» The task:
After finding the line containing "(segment (start 152.908 99.568) (end 152.908" below, please output that line and each following one through the line containing "(segment (start 152.908 99.568) (end 143.764", exactly as written.

*** Opening Material shown ***

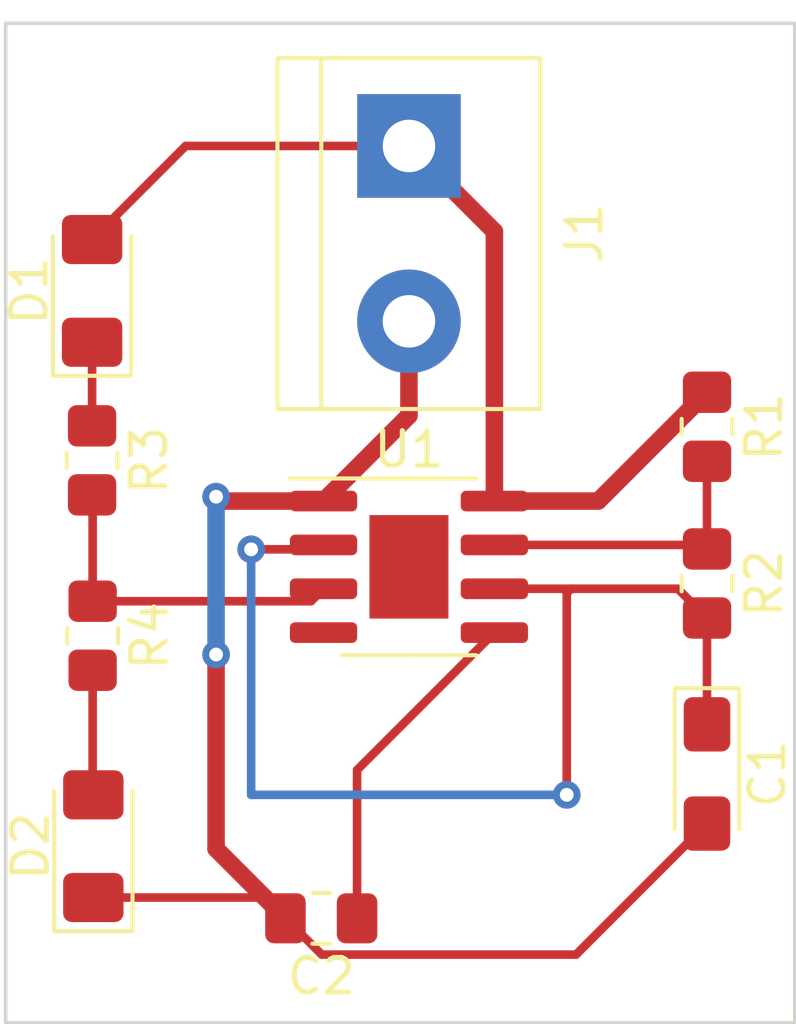
<source format=kicad_pcb>
(kicad_pcb (version 20211014) (generator pcbnew)

  (general
    (thickness 1.6)
  )

  (paper "A4")
  (layers
    (0 "F.Cu" signal)
    (31 "B.Cu" signal)
    (32 "B.Adhes" user "B.Adhesive")
    (33 "F.Adhes" user "F.Adhesive")
    (34 "B.Paste" user)
    (35 "F.Paste" user)
    (36 "B.SilkS" user "B.Silkscreen")
    (37 "F.SilkS" user "F.Silkscreen")
    (38 "B.Mask" user)
    (39 "F.Mask" user)
    (40 "Dwgs.User" user "User.Drawings")
    (41 "Cmts.User" user "User.Comments")
    (42 "Eco1.User" user "User.Eco1")
    (43 "Eco2.User" user "User.Eco2")
    (44 "Edge.Cuts" user)
    (45 "Margin" user)
    (46 "B.CrtYd" user "B.Courtyard")
    (47 "F.CrtYd" user "F.Courtyard")
    (48 "B.Fab" user)
    (49 "F.Fab" user)
    (50 "User.1" user)
    (51 "User.2" user)
    (52 "User.3" user)
    (53 "User.4" user)
    (54 "User.5" user)
    (55 "User.6" user)
    (56 "User.7" user)
    (57 "User.8" user)
    (58 "User.9" user)
  )

  (setup
    (stackup
      (layer "F.SilkS" (type "Top Silk Screen"))
      (layer "F.Paste" (type "Top Solder Paste"))
      (layer "F.Mask" (type "Top Solder Mask") (thickness 0.01))
      (layer "F.Cu" (type "copper") (thickness 0.035))
      (layer "dielectric 1" (type "core") (thickness 1.51) (material "FR4") (epsilon_r 4.5) (loss_tangent 0.02))
      (layer "B.Cu" (type "copper") (thickness 0.035))
      (layer "B.Mask" (type "Bottom Solder Mask") (thickness 0.01))
      (layer "B.Paste" (type "Bottom Solder Paste"))
      (layer "B.SilkS" (type "Bottom Silk Screen"))
      (copper_finish "None")
      (dielectric_constraints no)
    )
    (pad_to_mask_clearance 0)
    (pcbplotparams
      (layerselection 0x00010fc_ffffffff)
      (disableapertmacros false)
      (usegerberextensions false)
      (usegerberattributes true)
      (usegerberadvancedattributes true)
      (creategerberjobfile true)
      (svguseinch false)
      (svgprecision 6)
      (excludeedgelayer true)
      (plotframeref false)
      (viasonmask false)
      (mode 1)
      (useauxorigin false)
      (hpglpennumber 1)
      (hpglpenspeed 20)
      (hpglpendiameter 15.000000)
      (dxfpolygonmode true)
      (dxfimperialunits true)
      (dxfusepcbnewfont true)
      (psnegative false)
      (psa4output false)
      (plotreference true)
      (plotvalue true)
      (plotinvisibletext false)
      (sketchpadsonfab false)
      (subtractmaskfromsilk false)
      (outputformat 1)
      (mirror false)
      (drillshape 1)
      (scaleselection 1)
      (outputdirectory "")
    )
  )

  (net 0 "")
  (net 1 "/pin_2")
  (net 2 "GND")
  (net 3 "Net-(C2-Pad1)")
  (net 4 "Net-(D1-Pad1)")
  (net 5 "+9V")
  (net 6 "Net-(D2-Pad2)")
  (net 7 "Net-(R1-Pad2)")
  (net 8 "/pin_3")
  (net 9 "/9V")

  (footprint "Package_SO:SOIC-8-1EP_3.9x4.9mm_P1.27mm_EP2.29x3mm" (layer "F.Cu") (at 148.336 92.964))

  (footprint "Resistor_SMD:R_0805_2012Metric_Pad1.20x1.40mm_HandSolder" (layer "F.Cu") (at 139.1555 89.8795 -90))

  (footprint "Capacitor_Tantalum_SMD:CP_EIA-3216-18_Kemet-A_Pad1.58x1.35mm_HandSolder" (layer "F.Cu") (at 156.972 98.9635 -90))

  (footprint "Resistor_SMD:R_0805_2012Metric_Pad1.20x1.40mm_HandSolder" (layer "F.Cu") (at 156.972 93.446 -90))

  (footprint "Resistor_SMD:R_0805_2012Metric_Pad1.20x1.40mm_HandSolder" (layer "F.Cu") (at 139.1715 94.9595 -90))

  (footprint "Resistor_SMD:R_0805_2012Metric_Pad1.20x1.40mm_HandSolder" (layer "F.Cu") (at 156.972 88.906 -90))

  (footprint "Capacitor_SMD:C_0805_2012Metric_Pad1.18x1.45mm_HandSolder" (layer "F.Cu") (at 145.796 103.1455 180))

  (footprint "TerminalBlock:TerminalBlock_bornier-2_P5.08mm" (layer "F.Cu") (at 148.336 80.772 -90))

  (footprint "LED_SMD:LED_1206_3216Metric_Pad1.42x1.75mm_HandSolder" (layer "F.Cu") (at 139.192 101.0555 90))

  (footprint "LED_SMD:LED_1206_3216Metric_Pad1.42x1.75mm_HandSolder" (layer "F.Cu") (at 139.1555 84.97 90))

  (gr_rect (start 136.652 106.172) (end 159.512 77.216) (layer "Edge.Cuts") (width 0.1) (fill none) (tstamp c548ef34-5835-4470-8f3a-43ab264c4770))

  (segment (start 152.908 99.568) (end 152.908 93.726) (width 0.25) (layer "F.Cu") (net 1) (tstamp 275b55d9-7bad-421d-b53e-17bc9ec4401e))
  (segment (start 156.125 93.599) (end 156.972 94.446) (width 0.25) (layer "F.Cu") (net 1) (tstamp 5a006a8d-7597-40e3-829b-37edcffe5e73))
  (segment (start 150.811 93.599) (end 153.035 93.599) (width 0.25) (layer "F.Cu") (net 1) (tstamp 856604b2-3263-4d88-9db9-6d3221228987))
  (segment (start 145.734 92.456) (end 143.764 92.456) (width 0.25) (layer "F.Cu") (net 1) (tstamp 89ad5171-ba68-422a-9748-c9a9a6718c09))
  (segment (start 156.972 94.446) (end 156.972 97.526) (width 0.25) (layer "F.Cu") (net 1) (tstamp 8e927bbd-1a20-4796-9379-290fbed11714))
  (segment (start 152.908 93.726) (end 153.035 93.599) (width 0.25) (layer "F.Cu") (net 1) (tstamp 9a4f0640-7ad0-475b-860d-9ee21d495907))
  (segment (start 153.035 93.599) (end 156.125 93.599) (width 0.25) (layer "F.Cu") (net 1) (tstamp a61d2f69-018c-4227-85f5-458496d91d98))
  (segment (start 145.861 92.329) (end 145.734 92.456) (width 0.25) (layer "F.Cu") (net 1) (tstamp ba116ba0-acde-4c6e-af06-05c6500ca523))
  (via (at 143.764 92.456) (size 0.8) (drill 0.4) (layers "F.Cu" "B.Cu") (net 1) (tstamp 83ab7906-225b-4162-bb55-3f3dfbfe4f81))
  (via (at 152.908 99.568) (size 0.8) (drill 0.4) (layers "F.Cu" "B.Cu") (net 1) (tstamp 95bd45b2-d74c-4ca4-aba5-3449f91fa439))
  (segment (start 143.764 99.568) (end 143.764 92.456) (width 0.25) (layer "B.Cu") (net 1) (tstamp 3db6584e-19eb-4055-b4a7-a9a3218de3a3))
  (segment (start 152.908 99.568) (end 143.764 99.568) (width 0.25) (layer "B.Cu") (net 1) (tstamp 7aee87ba-ec27-47a6-ba26-98370b6e1ecb))
  (segment (start 153.1775 104.1955) (end 145.8085 104.1955) (width 0.25) (layer "F.Cu") (net 2) (tstamp 03a33a05-5573-4cba-837f-76bdb9fd83e8))
  (segment (start 142.748 101.135) (end 144.7585 103.1455) (width 0.508) (layer "F.Cu") (net 2) (tstamp 348e33c4-3c2e-448c-afce-e049936c1407))
  (segment (start 142.875 91.059) (end 142.748 90.932) (width 0.508) (layer "F.Cu") (net 2) (tstamp 55b5505d-9712-473d-8575-79d2554bf95c))
  (segment (start 142.748 95.504) (end 142.748 101.135) (width 0.508) (layer "F.Cu") (net 2) (tstamp 689043e5-52a5-4187-adc2-136c564fc834))
  (segment (start 156.972 100.401) (end 153.1775 104.1955) (width 0.25) (layer "F.Cu") (net 2) (tstamp 74224183-8d19-4d6d-ac2d-dc4377c90867))
  (segment (start 144.156 102.543) (end 139.192 102.543) (width 0.25) (layer "F.Cu") (net 2) (tstamp 862d4447-8359-4286-8086-7bdee719002e))
  (segment (start 145.8085 104.1955) (end 144.7585 103.1455) (width 0.25) (layer "F.Cu") (net 2) (tstamp b012dd3e-0790-42f3-9113-bd988f11b866))
  (segment (start 144.7585 103.1455) (end 144.156 102.543) (width 0.25) (layer "F.Cu") (net 2) (tstamp b5394269-43be-44ce-8a26-c86363446447))
  (segment (start 148.336 85.852) (end 148.336 88.584) (width 0.508) (layer "F.Cu") (net 2) (tstamp bcf2efde-b02b-4598-8859-030444da7e6d))
  (segment (start 145.861 91.059) (end 142.875 91.059) (width 0.508) (layer "F.Cu") (net 2) (tstamp cba2403a-b39a-429b-b1e2-c2fac80321f5))
  (segment (start 148.336 88.584) (end 145.861 91.059) (width 0.508) (layer "F.Cu") (net 2) (tstamp f13154b8-4c16-47a3-a513-b0a50e41a880))
  (via (at 142.748 90.932) (size 0.8) (drill 0.4) (layers "F.Cu" "B.Cu") (net 2) (tstamp 2e05e962-c936-4c9a-8463-525302f0c067))
  (via (at 142.748 95.504) (size 0.8) (drill 0.4) (layers "F.Cu" "B.Cu") (net 2) (tstamp 62415f52-26a5-4c66-a1e9-b4f70891f787))
  (segment (start 142.748 90.932) (end 142.748 95.504) (width 0.508) (layer "B.Cu") (net 2) (tstamp d156d4e5-5c4a-450c-b58f-d5222722a56c))
  (segment (start 146.8335 98.8465) (end 150.811 94.869) (width 0.25) (layer "F.Cu") (net 3) (tstamp 83ac7bec-c4e3-4c74-a929-026b164d8b75))
  (segment (start 146.8335 103.1455) (end 146.8335 98.8465) (width 0.25) (layer "F.Cu") (net 3) (tstamp b121c1e5-1f80-4000-8029-19dd03c623c4))
  (segment (start 139.1555 88.8795) (end 139.1555 86.4575) (width 0.25) (layer "F.Cu") (net 4) (tstamp add24c68-a8d0-47ce-a7f2-0d67673f9110))
  (segment (start 150.811 91.059) (end 153.819 91.059) (width 0.508) (layer "F.Cu") (net 5) (tstamp 338690d2-a647-4d65-afff-348504965777))
  (segment (start 150.811 83.247) (end 148.336 80.772) (width 0.508) (layer "F.Cu") (net 5) (tstamp 33b186a1-a688-4e32-825d-955aec12e8eb))
  (segment (start 153.819 91.059) (end 156.972 87.906) (width 0.508) (layer "F.Cu") (net 5) (tstamp 75dc6d25-026e-4abc-a231-dbb5664fceee))
  (segment (start 141.866 80.772) (end 139.1555 83.4825) (width 0.25) (layer "F.Cu") (net 5) (tstamp 88144e77-0c52-4d7e-addc-5e0bbe347f4d))
  (segment (start 148.336 80.772) (end 141.866 80.772) (width 0.25) (layer "F.Cu") (net 5) (tstamp 9dc986f5-1c4a-4190-bc10-f3ad7d20ec6e))
  (segment (start 150.811 91.059) (end 150.811 83.247) (width 0.508) (layer "F.Cu") (net 5) (tstamp bc12b3d0-c4b2-4a4f-a312-50c5f13c2daf))
  (segment (start 139.1715 99.5475) (end 139.1715 95.9595) (width 0.25) (layer "F.Cu") (net 6) (tstamp 462e961f-1d4b-46f3-9b9d-3da917de677f))
  (segment (start 139.192 99.568) (end 139.1715 99.5475) (width 0.25) (layer "F.Cu") (net 6) (tstamp 67573a15-b71a-40a1-8cae-c52c57502810))
  (segment (start 156.972 92.446) (end 156.855 92.329) (width 0.25) (layer "F.Cu") (net 7) (tstamp 576c0bb5-7aaa-4067-b73f-28aed3b865a0))
  (segment (start 156.972 89.906) (end 156.972 92.446) (width 0.25) (layer "F.Cu") (net 7) (tstamp 9007de09-c82c-4147-806c-7f16d34b5c29))
  (segment (start 156.855 92.329) (end 150.811 92.329) (width 0.25) (layer "F.Cu") (net 7) (tstamp d30a7bab-1f64-481e-9058-f6a35c7e1e30))
  (segment (start 145.5005 93.9595) (end 145.861 93.599) (width 0.25) (layer "F.Cu") (net 8) (tstamp 53fa76aa-34e4-4b0a-984e-f95ed11a0ddc))
  (segment (start 139.1715 90.8955) (end 139.1555 90.8795) (width 0.25) (layer "F.Cu") (net 8) (tstamp 8192c6bc-e17e-49b5-9d48-fba698261028))
  (segment (start 139.1715 93.9595) (end 145.5005 93.9595) (width 0.25) (layer "F.Cu") (net 8) (tstamp bf34f625-3d9c-4199-88c9-bdc997eb2222))
  (segment (start 139.1715 93.9595) (end 139.1715 90.8955) (width 0.25) (layer "F.Cu") (net 8) (tstamp f67a9874-aaee-4a9c-8f6a-851690d36adc))

)

</source>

*** Closing Material shown ***

» Worked solution:
  (segment (start 152.908 99.568) (end 152.908 93.726) (width 0.25) (layer "F.Cu") (net 1) (tstamp 275b55d9-7bad-421d-b53e-17bc9ec4401e))
  (segment (start 156.125 93.599) (end 156.972 94.446) (width 0.25) (layer "F.Cu") (net 1) (tstamp 5a006a8d-7597-40e3-829b-37edcffe5e73))
  (segment (start 150.811 93.599) (end 153.035 93.599) (width 0.25) (layer "F.Cu") (net 1) (tstamp 856604b2-3263-4d88-9db9-6d3221228987))
  (segment (start 145.734 92.456) (end 143.764 92.456) (width 0.25) (layer "F.Cu") (net 1) (tstamp 89ad5171-ba68-422a-9748-c9a9a6718c09))
  (segment (start 156.972 94.446) (end 156.972 97.526) (width 0.25) (layer "F.Cu") (net 1) (tstamp 8e927bbd-1a20-4796-9379-290fbed11714))
  (segment (start 152.908 93.726) (end 153.035 93.599) (width 0.25) (layer "F.Cu") (net 1) (tstamp 9a4f0640-7ad0-475b-860d-9ee21d495907))
  (segment (start 153.035 93.599) (end 156.125 93.599) (width 0.25) (layer "F.Cu") (net 1) (tstamp a61d2f69-018c-4227-85f5-458496d91d98))
  (segment (start 145.861 92.329) (end 145.734 92.456) (width 0.25) (layer "F.Cu") (net 1) (tstamp ba116ba0-acde-4c6e-af06-05c6500ca523))
  (via (at 143.764 92.456) (size 0.8) (drill 0.4) (layers "F.Cu" "B.Cu") (net 1) (tstamp 83ab7906-225b-4162-bb55-3f3dfbfe4f81))
  (via (at 152.908 99.568) (size 0.8) (drill 0.4) (layers "F.Cu" "B.Cu") (net 1) (tstamp 95bd45b2-d74c-4ca4-aba5-3449f91fa439))
  (segment (start 143.764 99.568) (end 143.764 92.456) (width 0.25) (layer "B.Cu") (net 1) (tstamp 3db6584e-19eb-4055-b4a7-a9a3218de3a3))
  (segment (start 152.908 99.568) (end 143.764 99.568) (width 0.25) (layer "B.Cu") (net 1) (tstamp 7aee87ba-ec27-47a6-ba26-98370b6e1ecb))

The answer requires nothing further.